Dust lays around my living room, but perhaps the beauty of blooms will distract from it.
Fruitflies have managed to find their way indoors. The frantic buzz frustrates me. I find the leather swatter. I can’t abide flies in my house or my Yukon. They are one of life’s trials and annoyances. Even the audiobook in my ears can’t distract me.
Our drought-stricken prairie has begun to receive rain. Four inches this week. We’re grateful, so grateful. But the farming life forever carries friction. Wheat, albeit an exhausted crop this year, awaits harvesting. Rain feeds our soybeans, but halts our harvest. I tell the farmer this week I’m weary of the weight of weather. It feels we can never enjoy it for what it is, the here, the now, today. It constantly carries the what-ifs and the threats and the waiting. Always the decisions about when and how and what will-the-weather-do. The beautiful blue canvas stretched with puffy clouds doesn’t wholly distract from it.
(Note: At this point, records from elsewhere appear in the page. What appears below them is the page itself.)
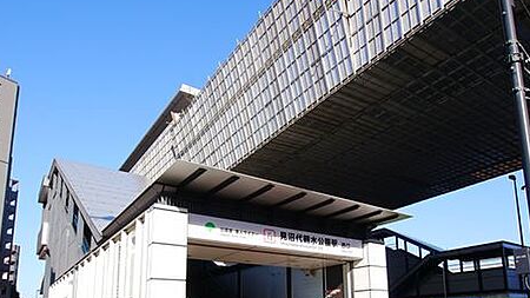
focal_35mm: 27
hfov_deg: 69.8
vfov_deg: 40.3
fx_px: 379
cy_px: 257
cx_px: 284
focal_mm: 9
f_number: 7.1
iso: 160
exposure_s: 1/320
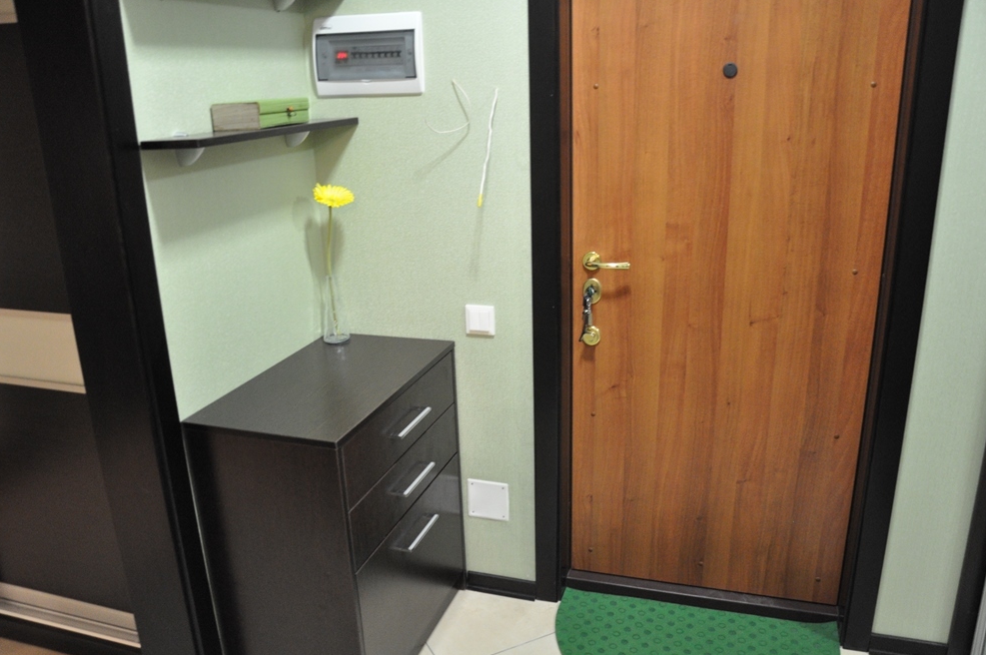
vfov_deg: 46.3
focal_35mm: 28
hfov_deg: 65.5
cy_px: 326
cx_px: 482
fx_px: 766
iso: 1600
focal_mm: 18
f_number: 3.5
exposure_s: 1/15
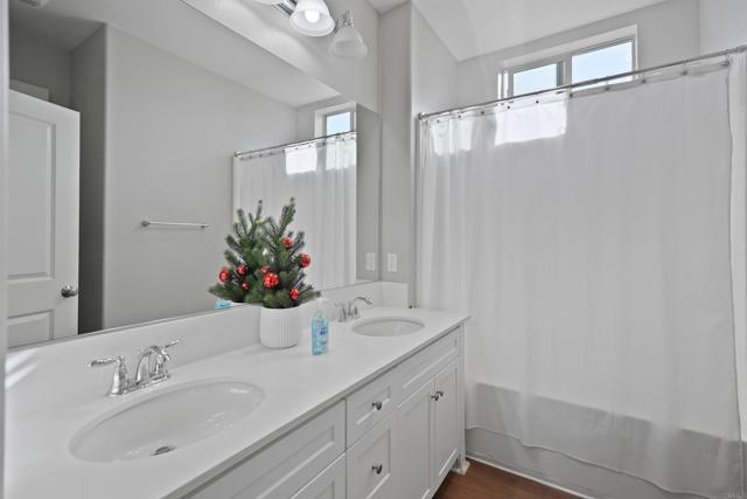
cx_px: 374
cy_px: 250
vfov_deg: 72.1
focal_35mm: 16
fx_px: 342
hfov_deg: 95.0
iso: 160
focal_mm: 16.5
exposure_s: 1/15
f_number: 4
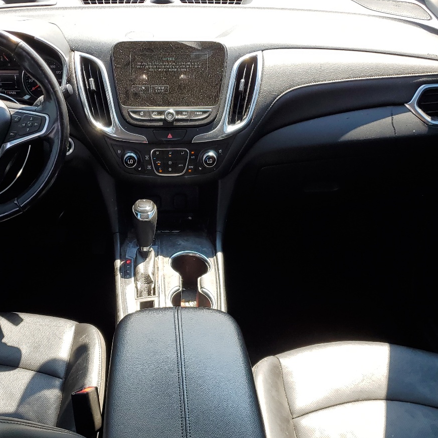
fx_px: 601
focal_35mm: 42
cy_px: 249
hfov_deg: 39.8
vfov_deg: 39.9
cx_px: 169
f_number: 1.5
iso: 50
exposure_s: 1/500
I pick up my phone to text my mom. I’m distracted by the notification bubbles on the screen.
I’ve been going to pick up I Capture the Castle all day and read a bit. But one thing and another calls for my attention. Much as when you give a mouse a cookie, I distractedly traverse from one task to another.
The dryer hums. The house is peaceful. Cool air pours through the vents and most of our clutter resides in proper places. It’s a once-in-every-three-months occurrence. Guitar chords come from the basement and out in the Secret Garden my daughter places chairs and stepping stones. I step out to feed our orphan kittens; toss the red and yellow ball to distract Theodore.
The mandevilla blooms and sways in the cone wood woven hanging basket. The grass waves green and will soon need the mower again. A few weeds poke up along the edge of the cement wall. How do they manage to thrive in the obscure space? Hydrangeas bloom; white vinyl fence their backdrop. The bright green of sweet potato vines bobs an invitation. But my distracted gaze settles on the displaced mulch and disheveled porch furniture.
Despite dust and weeds, insects and decisions, despite all that distracts and detracts, perhaps this is the secret.
Deliberate gratitude.
Basking in beauty.
Stopping to savor what is.
A soul soak of splendor.
A mindset of intention.
Distraction will steadily and stealthily steal my life away.
I miss the moments presented right now.
And one day, looking back over my shoulder, the realization will dawn.
In distraction’s tug at me, I’ve missed the very gift of life that was in front of me all along.